** Information supplied follows **
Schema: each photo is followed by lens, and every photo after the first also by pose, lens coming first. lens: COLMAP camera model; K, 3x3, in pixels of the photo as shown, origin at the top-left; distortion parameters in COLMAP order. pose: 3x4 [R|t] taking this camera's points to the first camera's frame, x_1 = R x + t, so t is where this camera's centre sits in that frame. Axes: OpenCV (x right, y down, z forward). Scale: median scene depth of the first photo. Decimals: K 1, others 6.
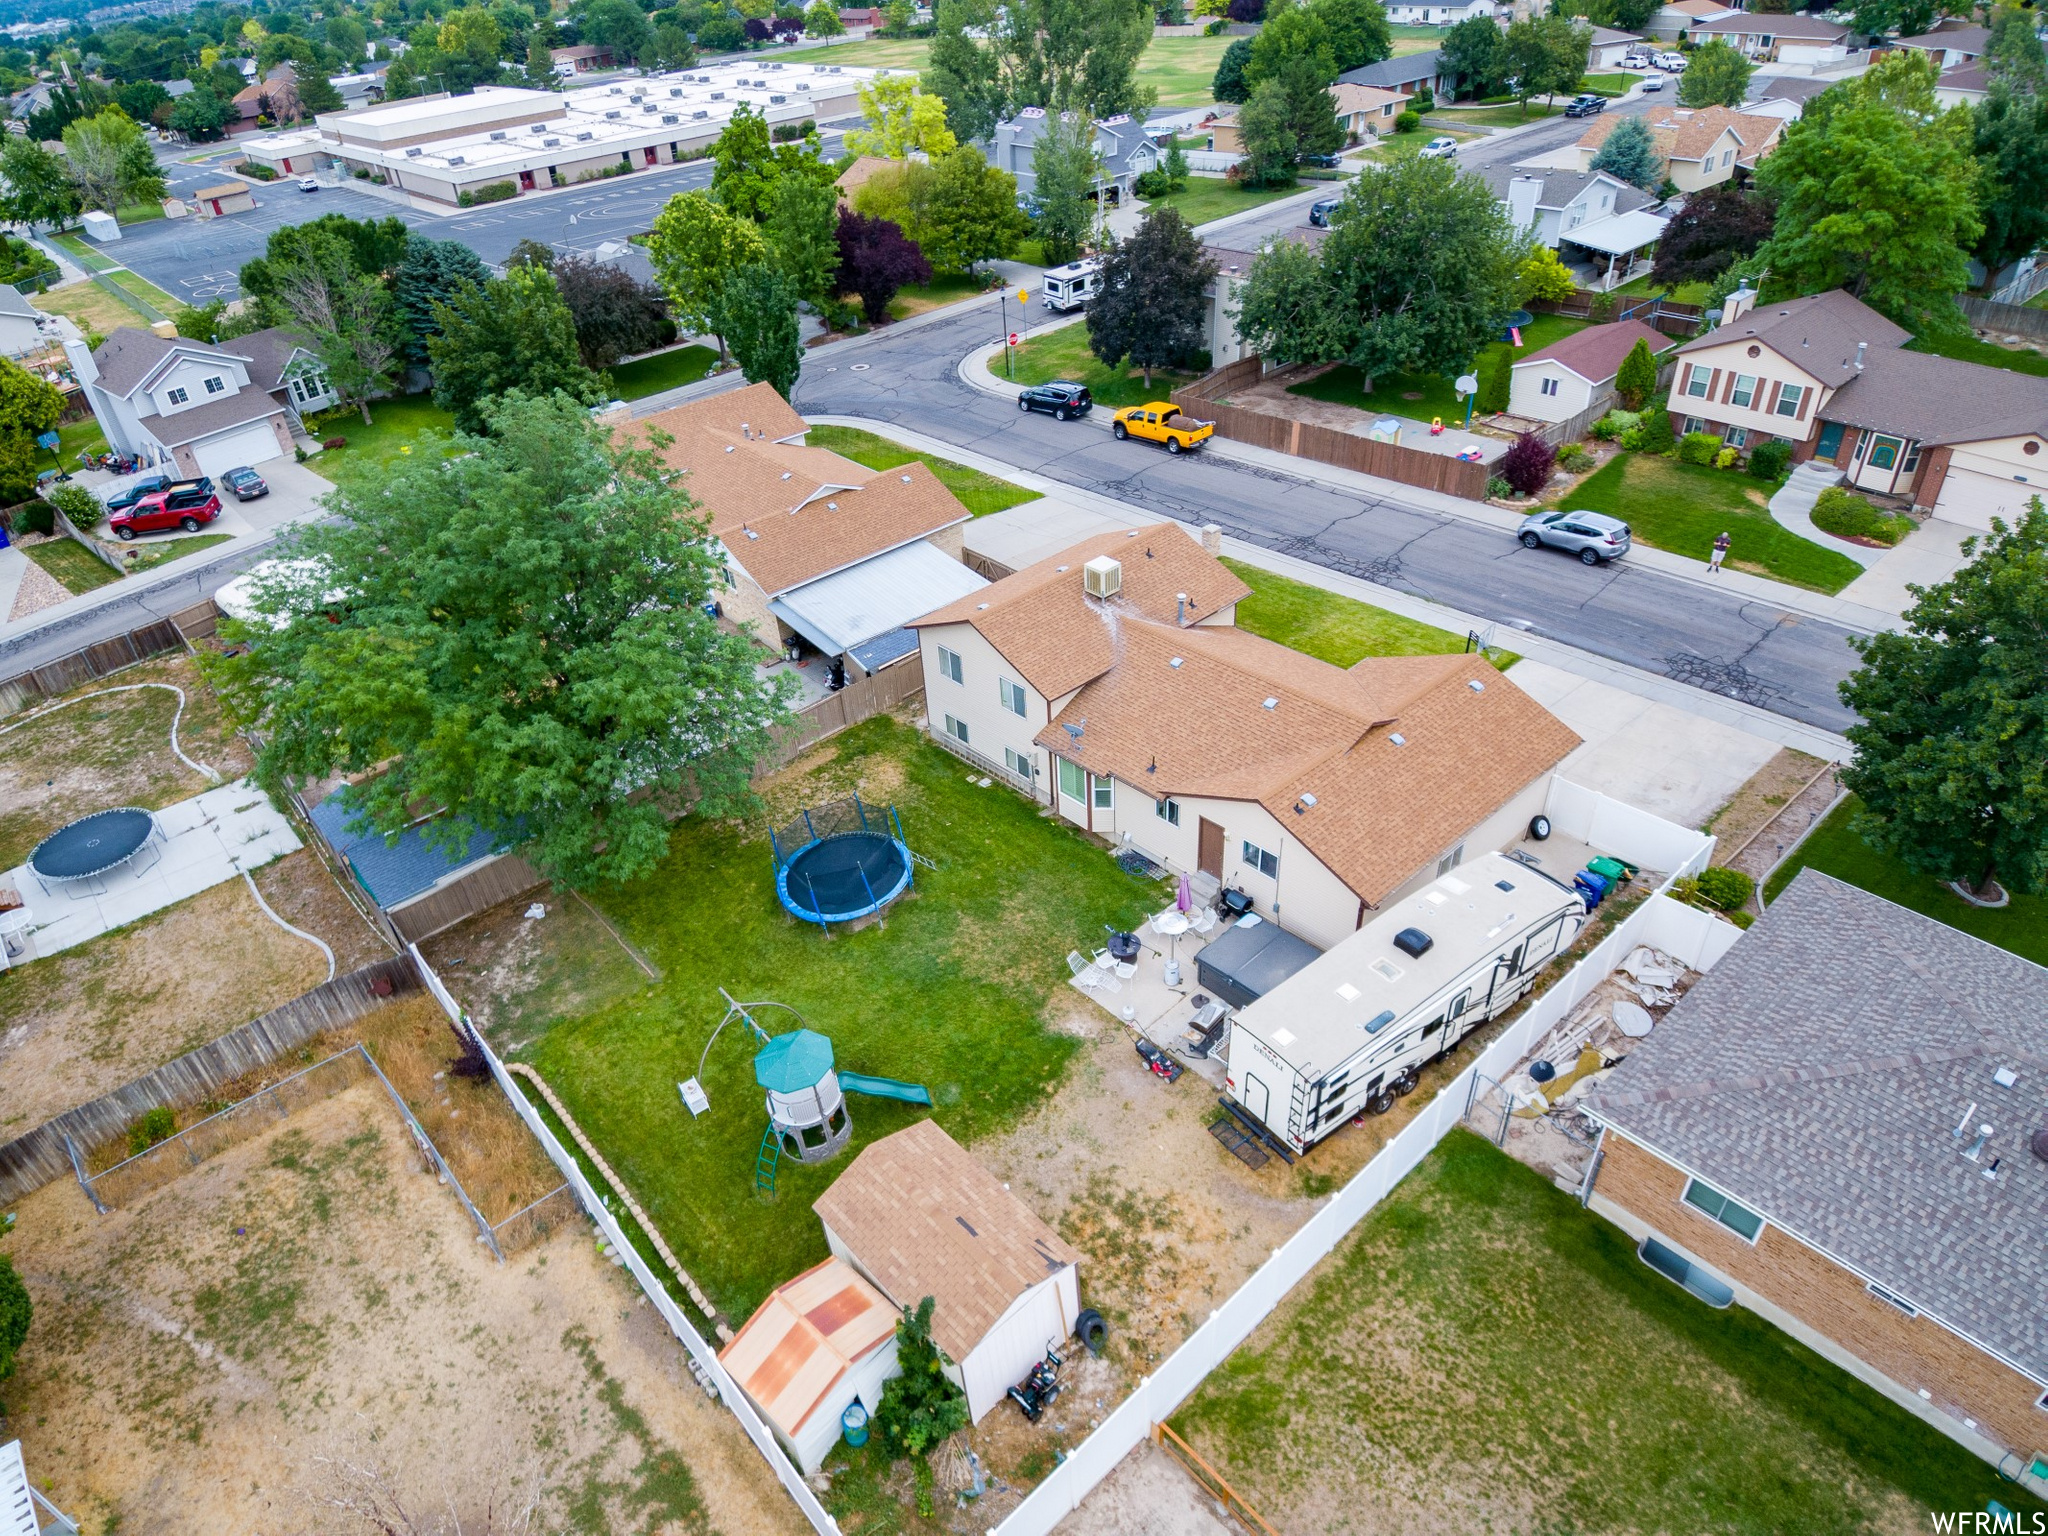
lens RADIAL K [[1221.7, 0, 978.2], [0, 1221.7, 807.1], [0, 0, 1]] dist [0.089766, -0.120662]
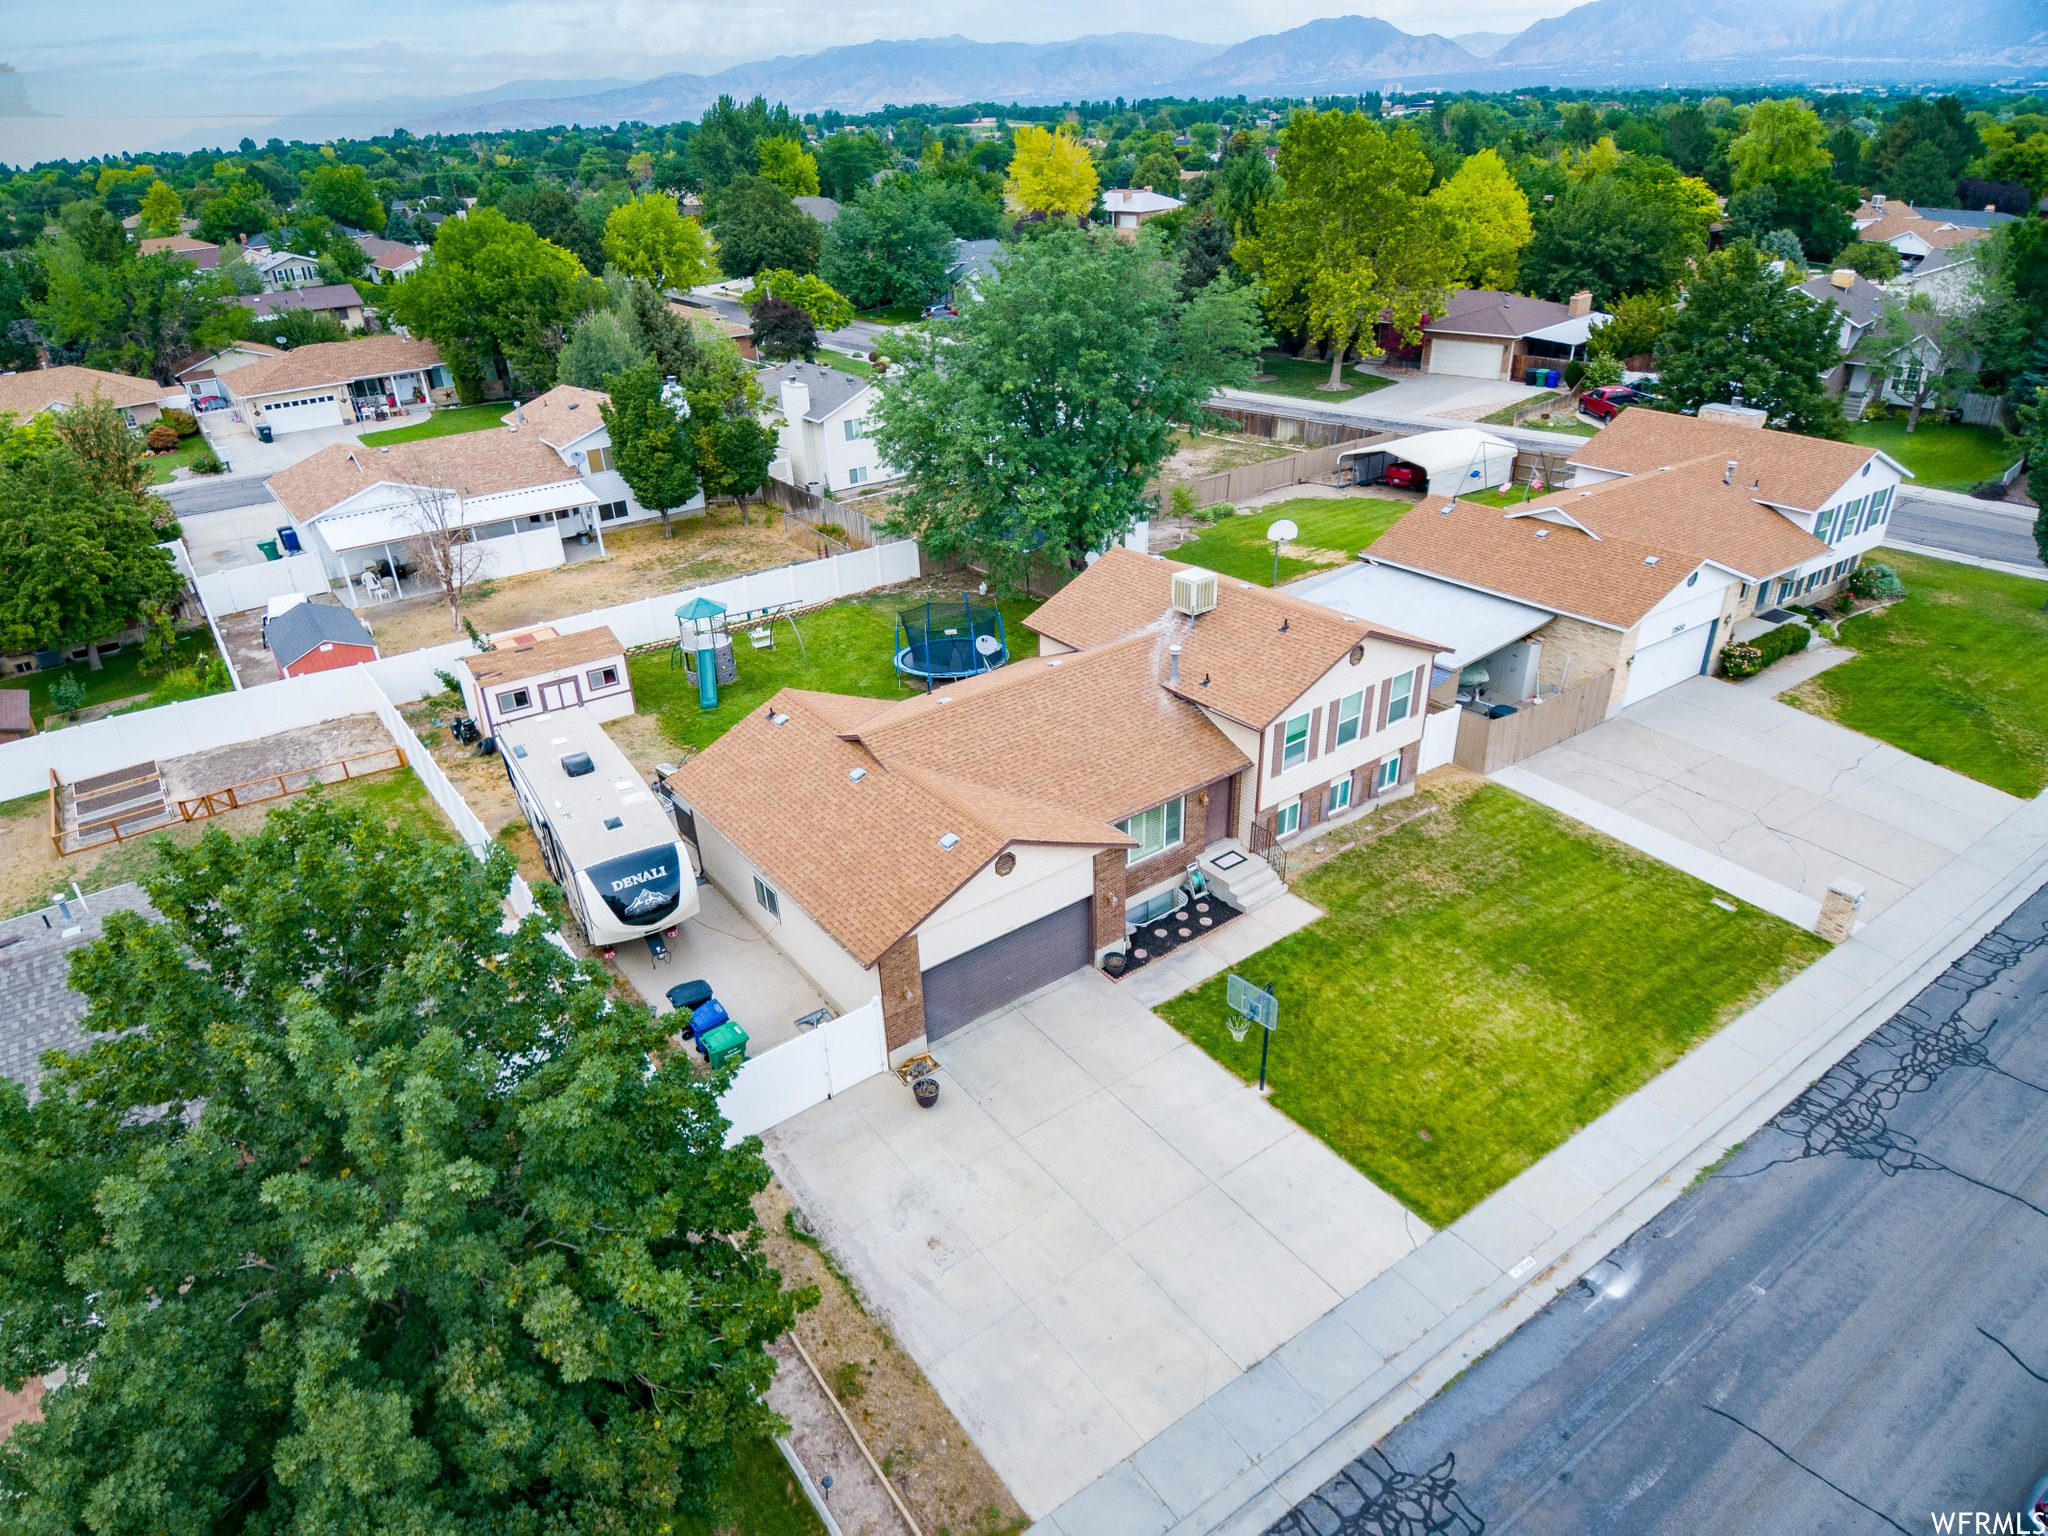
lens RADIAL K [[1221.7, 0, 978.2], [0, 1221.7, 807.1], [0, 0, 1]] dist [0.089766, -0.120662]
pose [[-0.098237, 0.555422, -0.825746, 0.611525], [-0.545866, 0.663719, 0.511378, -0.302326], [0.832094, 0.500983, 0.237984, 0.524946]]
** End of Information supplied **
Exercise details: Text only, please: give the listing again word for word with no images.

Task output:
Schema: each photo is followed by lens, and every photo after the first also by pose, lens coming first. lens: COLMAP camera model; K, 3x3, in pixels of the photo as shown, origin at the top-left; distortion parameters in COLMAP order. pose: 3x4 [R|t] taking this camera's points to the first camera's frame, x_1 = R x + t, so t is where this camera's centre sits in that frame. Axes: OpenCV (x right, y down, z forward). Scale: median scene depth of the first photo. Decimals: K 1, others 6.
lens RADIAL K [[1221.7, 0, 978.2], [0, 1221.7, 807.1], [0, 0, 1]] dist [0.089766, -0.120662]
lens RADIAL K [[1221.7, 0, 978.2], [0, 1221.7, 807.1], [0, 0, 1]] dist [0.089766, -0.120662]
pose [[-0.098237, 0.555422, -0.825746, 0.611525], [-0.545866, 0.663719, 0.511378, -0.302326], [0.832094, 0.500983, 0.237984, 0.524946]]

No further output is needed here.